4.4.3 El educador social como promotor de la interculturalidad.
Nosotros, como profesionales de la educación, debemos tener en cuenta que tenemos un
bagaje cultural muchas veces diferente del de las personas con las que trabajamos. En
este sentido, es necesario que sepamos autoevaluarnos (utilizando las herramientas que
sean necesarias), para no caer en comportamientos etnocéntricos, eurocéntricos o, en el
peor de los casos, racistas y xenófobos.
Como profesionales de la educación, hace falta que nos posicionemos respecto a nuestras
cosmovisiones.
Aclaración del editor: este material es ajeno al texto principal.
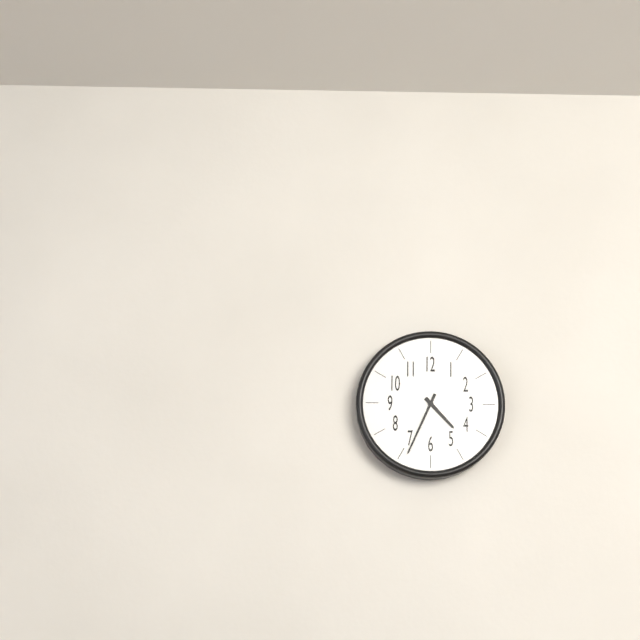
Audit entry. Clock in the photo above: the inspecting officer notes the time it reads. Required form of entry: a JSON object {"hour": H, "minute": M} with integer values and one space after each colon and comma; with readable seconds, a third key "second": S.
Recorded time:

Con esto quiero decir que tenemos que dejar que se vea lo que somos
detrás de nuestra apariencia, tenemos que posicionarnos, con la intención de generar
opinión, debate, discusión... sin caer en situaciones opresivas, de favoritismo, de
segregación. Creo que tenemos que ser conscientes de la diversidad pero no hacerla
diferente, sino integrarla como especificidad del ser humano, con todos los conflictos que
puede generar, ya que es a partir de aquí que podremos empezar a hablar de intercambio,
de interacción, de comunicación entre culturas y de lo que para mí es prioritario:
¡COMUNICACIÓN ENTRE PERSONAS!, ya que la cultura es un constructo, una idea,
pero la persona está viva, tiene necesidad de compartir, de sentirse acompañada y con el
apoyo de otros semejantes, etc. Es a partir del día a día entre las personas que se podrá
pasar a un contexto más abstracto como es el de la cultura.